A class to store results from blast searches.

Instantiate a PDBBlastRecord object instance.

Parameters:
  • xml (str) – blast search results in XML format or an XML file that contains the results
  • sequence (str) – query sequence
getBest()[source]

Returns a dictionary containing structure and alignment information for the hit with highest sequence identity.

getHits(percent_identity=0.0, percent_overlap=0.0, chain=False)[source]

Returns a dictionary in which PDB identifiers are mapped to structure and alignment information.

Parameters:
  • percent_identity (float) – PDB hits with percent sequence identity equal to or higher than this value will be returned, default is 0.
  • percent_overlap (float) – PDB hits with percent coverage of the query sequence equivalent or better will be returned, default is 0.
  • chain (bool) – if chain is True, individual chains in a PDB file will be considered as separate hits , default is False
getParameters()[source]

Returns parameters used in blast search.

getSequence()[source]

Returns the query sequence that was used in the search.

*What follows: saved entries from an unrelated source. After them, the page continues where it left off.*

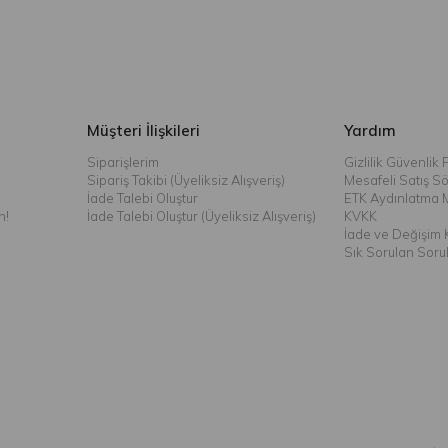
Müşteri İlişkileri
Yardım
Siparişlerim
Gizlilik Güvenlik P
Sipariş Takibi (Üyeliksiz Alışveriş)
Mesafeli Satış S
İade Talebi Oluştur
ETK Aydınlatma 
n!
İade Talebi Oluştur (Üyeliksiz Alışveriş)
KVKK
İade ve Değişim K
Sık Sorulan Soru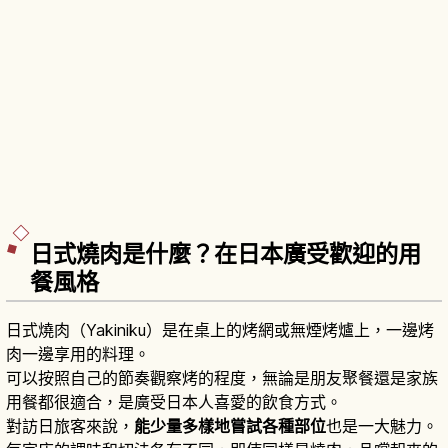
日式燒肉是什麼？在日本廣受歡迎的用
餐風格
日式燒肉（Yakiniku）是在桌上的烤網或無煙烤爐上，一邊烤
肉一邊享用的料理。
可以按照自己的節奏觀察烤的程度，無論是朋友聚餐還是家族
用餐都很適合，是廣受日本人喜愛的飲食方式。
對訪日旅客來說，
能少量多樣地嘗試各種部位
也是一大魅力。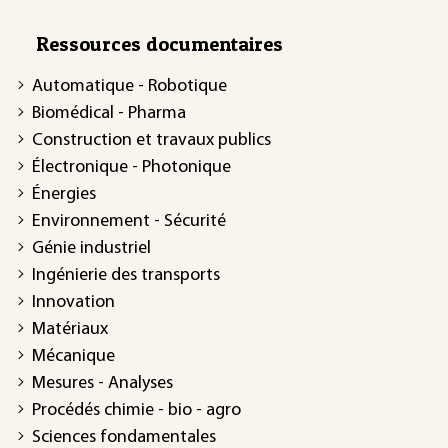
Ressources documentaires
Automatique - Robotique
Biomédical - Pharma
Construction et travaux publics
Électronique - Photonique
Énergies
Environnement - Sécurité
Génie industriel
Ingénierie des transports
Innovation
Matériaux
Mécanique
Mesures - Analyses
Procédés chimie - bio - agro
Sciences fondamentales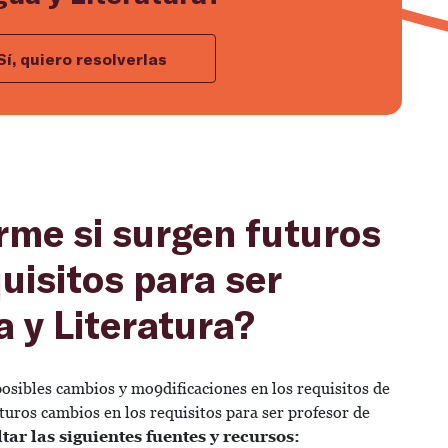
Sí, quiero resolverlas
rme si surgen futuros
uisitos para ser
 y Literatura?
posibles cambios y mo9dificaciones en los requisitos de
futuros cambios en los requisitos para ser profesor de
tar las siguientes fuentes y recursos: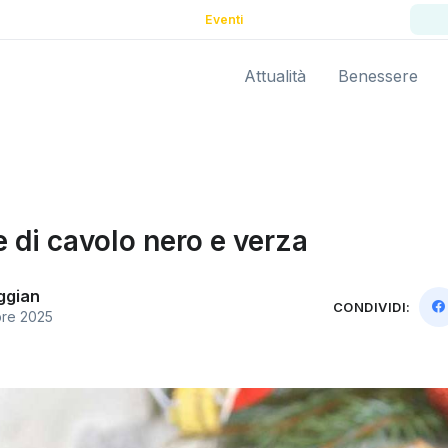
Eventi
Attualità
Benessere
 di cavolo nero e verza
ggian
CONDIVIDI:
re 2025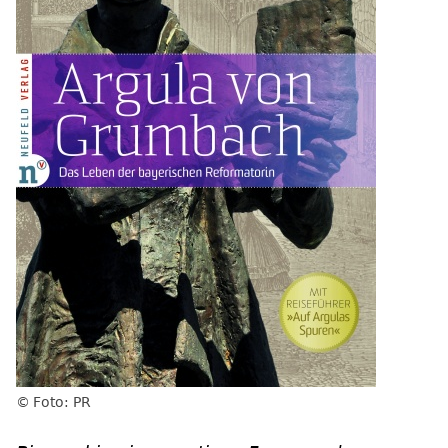
Foto: PR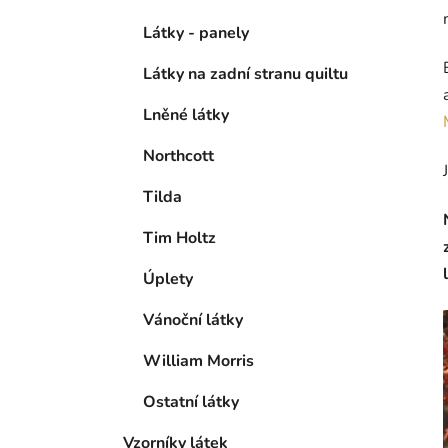
Látky - panely
Látky na zadní stranu quiltu
Lněné látky
Northcott
Tilda
Tim Holtz
Úplety
Vánoční látky
William Morris
Ostatní látky
Vzorníky látek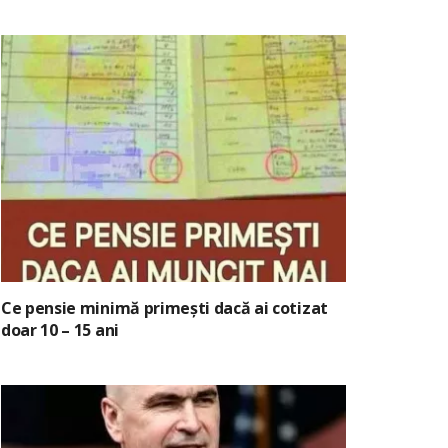
Ce pensie minimă primești dacă ai cotizat
doar 10 – 15 ani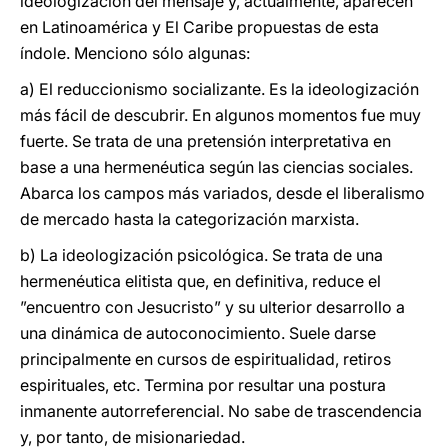
ideologización del mensaje y, actualmente, aparecen
en Latinoamérica y El Caribe propuestas de esta
índole. Menciono sólo algunas:
a) El reduccionismo socializante. Es la ideologización
más fácil de descubrir. En algunos momentos fue muy
fuerte. Se trata de una pretensión interpretativa en
base a una hermenéutica según las ciencias sociales.
Abarca los campos más variados, desde el liberalismo
de mercado hasta la categorización marxista.
b) La ideologización psicológica. Se trata de una
hermenéutica elitista que, en definitiva, reduce el
”encuentro con Jesucristo” y su ulterior desarrollo a
una dinámica de autoconocimiento. Suele darse
principalmente en cursos de espiritualidad, retiros
espirituales, etc. Termina por resultar una postura
inmanente autorreferencial. No sabe de trascendencia
y, por tanto, de misionariedad.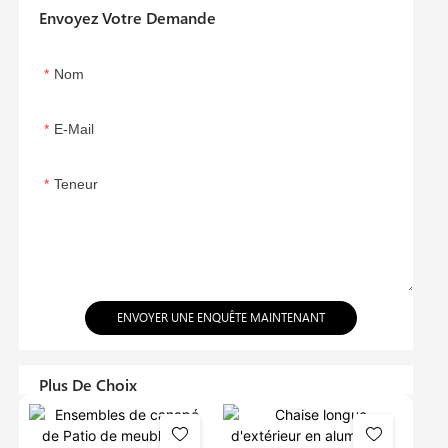
Envoyez Votre Demande
Nom
E-Mail
Teneur
ENVOYER UNE ENQUÊTE MAINTENANT
Plus De Choix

writeSequences(filename, **kwargs)[source]

Returns a plot that contains a dendrogram of the sequence similarities among the sequences in given hit list.

Parameters:hits (dict) – A dictionary that contains hits that are obtained from a blast record object.

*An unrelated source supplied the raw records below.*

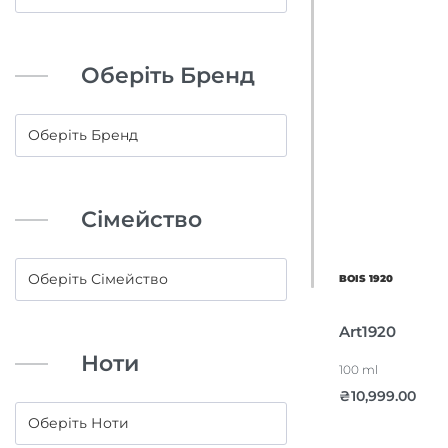
Оберіть Бренд
Сімейство
BOIS 1920
Art1920
Ноти
100 ml
₴
10,999.00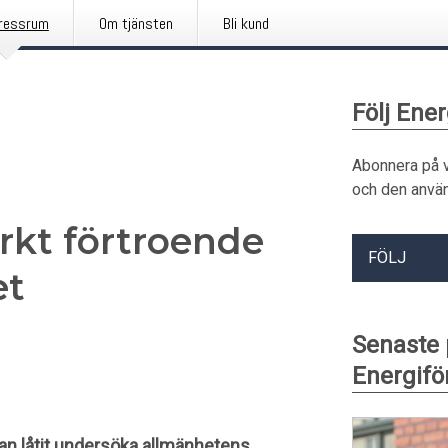
ressrum
Om tjänsten
Bli kund
Följ Ene
Abonnera på 
och den använ
rkt förtroende
FÖLJ
et
Senaste
Energifö
an låtit undersöka allmänhetens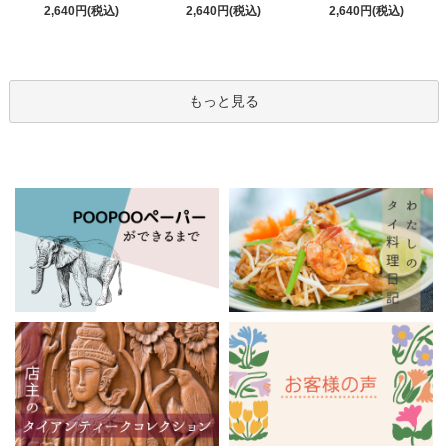
2,640円(税込)
2,640円(税込)
2,640円(税込)
もっと見る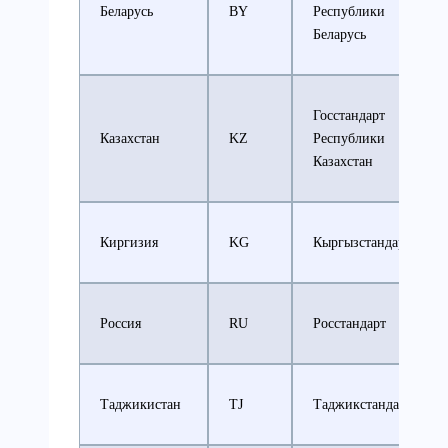
Беларусь
BY
Республики
Беларусь
Госстандарт
Казахстан
KZ
Республики
Казахстан
Киргизия
KG
Кыргызстандарт
Россия
RU
Росстандарт
Таджикистан
TJ
Таджикстандарт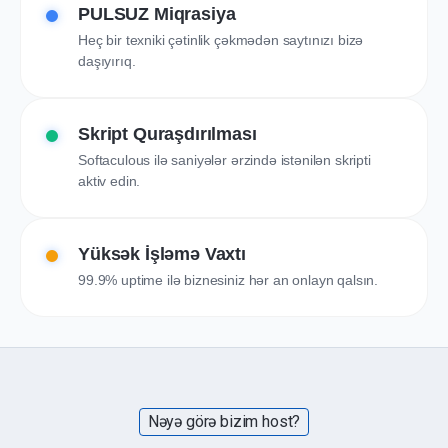
PULSUZ Miqrasiya
Heç bir texniki çətinlik çəkmədən saytınızı bizə
daşıyırıq.
Skript Quraşdırılması
Softaculous ilə saniyələr ərzində istənilən skripti
aktiv edin.
Yüksək İşləmə Vaxtı
99.9% uptime ilə biznesiniz hər an onlayn qalsın.
Nəyə görə bizim host?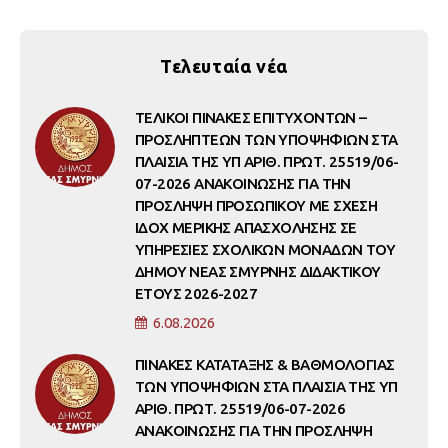
Τελευταία νέα
ΤΕΛΙΚΟΙ ΠΙΝΑΚΕΣ ΕΠΙΤΥΧΟΝΤΩΝ –
ΠΡΟΣΛΗΠΤΕΩΝ ΤΩΝ ΥΠΟΨΗΦΙΩΝ ΣΤΑ
ΠΛΑΙΣΙΑ ΤΗΣ ΥΠ ΑΡΙΘ. ΠΡΩΤ. 25519/06-
07-2026 ΑΝΑΚΟΙΝΩΣΗΣ ΓΙΑ ΤΗΝ
ΠΡΟΣΛΗΨΗ ΠΡΟΣΩΠΙΚΟΥ ΜΕ ΣΧΕΣΗ
ΙΔΟΧ ΜΕΡΙΚΗΣ ΑΠΑΣΧΟΛΗΣΗΣ ΣΕ
ΥΠΗΡΕΣΙΕΣ ΣΧΟΛΙΚΩΝ ΜΟΝΑΔΩΝ ΤΟΥ
ΔΗΜΟΥ ΝΕΑΣ ΣΜΥΡΝΗΣ ΔΙΔΑΚΤΙΚΟΥ
ΕΤΟΥΣ 2026-2027
6.08.2026
ΠΙΝΑΚΕΣ ΚΑΤΑΤΑΞΗΣ & ΒΑΘΜΟΛΟΓΙΑΣ
ΤΩΝ ΥΠΟΨΗΦΙΩΝ ΣΤΑ ΠΛΑΙΣΙΑ ΤΗΣ ΥΠ
ΑΡΙΘ. ΠΡΩΤ. 25519/06-07-2026
ΑΝΑΚΟΙΝΩΣΗΣ ΓΙΑ ΤΗΝ ΠΡΟΣΛΗΨΗ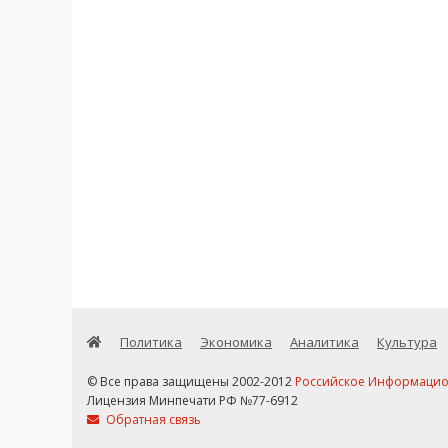
Политика
Экономика
Аналитика
Культура
© Все права защищены 2002-2012
Российское Информационн
Лицензия Минпечати РФ №77-6912
Обратная связь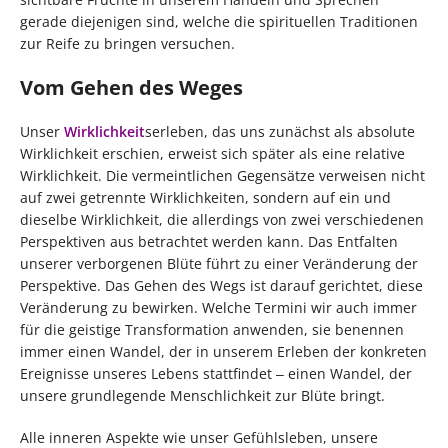
gerade diejenigen sind, welche die spirituellen Traditionen
zur Reife zu bringen versuchen.
Vom Gehen des Weges
Unser
Wirklichkeit
serleben, das uns zunächst als absolute
Wirklichkeit erschien, erweist sich später als eine relative
Wirklichkeit. Die vermeintlichen Gegensätze verweisen nicht
auf zwei getrennte Wirklichkeiten, sondern auf ein und
dieselbe Wirklichkeit, die allerdings von zwei verschiedenen
Perspektiven aus betrachtet werden kann. Das Entfalten
unserer verborgenen Blüte führt zu einer Veränderung der
Perspektive. Das Gehen des Wegs ist darauf gerichtet, diese
Veränderung zu bewirken. Welche Termini wir auch immer
für die geistige Transformation anwenden, sie benennen
immer einen Wandel, der in unserem Erleben der konkreten
Ereignisse unseres Lebens stattfindet ‒ einen Wandel, der
unsere grundlegende Menschlichkeit zur Blüte bringt.
Alle inneren Aspekte wie unser Gefühlsleben, unsere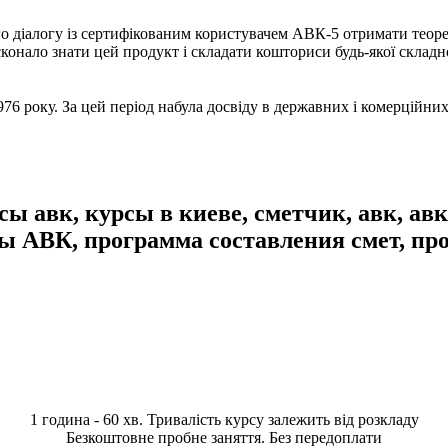
 діалогу із сертифікованим користувачем АВК-5 отримати теорет
конало знати цей продукт і складати кошториси будь-якої складно
76 року. За цей період набула досвіду в державних і комерційни
 авк, курсы в киеве, сметчик, авк, авк 
ты АВК, программа составления смет, пр
1 година - 60 хв. Тривалість курсу залежить від розкладу
Безкоштовне пробне заняття. Без передоплати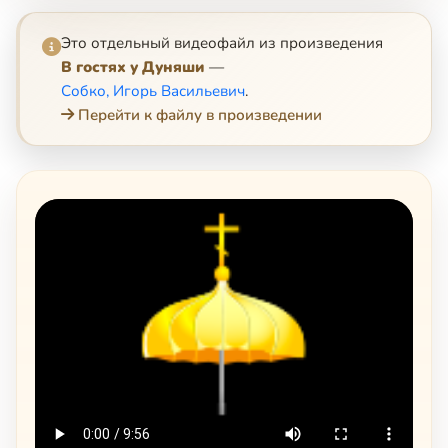
Это отдельный видеофайл из произведения
В гостях у Дуняши
—
Собко, Игорь Васильевич
.
Перейти к файлу в произведении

Arguments of getHits can be parsed as kwargs.

blastPDB(sequence, filename=None, **kwargs)[source]

Returns a PDBBlastRecord instance that contains results from blast searching sequence against the PDB using NCBI blastp.

Parameters:
  • sequence (Atomic, Sequence, or str) – an object with an associated sequence string or a sequence string itself
  • filename (str) – a filename to save the results in XML format

hitlist_size (default is 250) and expect (default is 1e-10) search parameters can be adjusted by the user. sleep keyword argument (default is 2 seconds) determines how long to wait to reconnect for results. Sleep time is multiplied by 1.5 when results are not ready. timeout (default is 120 s) determines when to give up waiting for the results.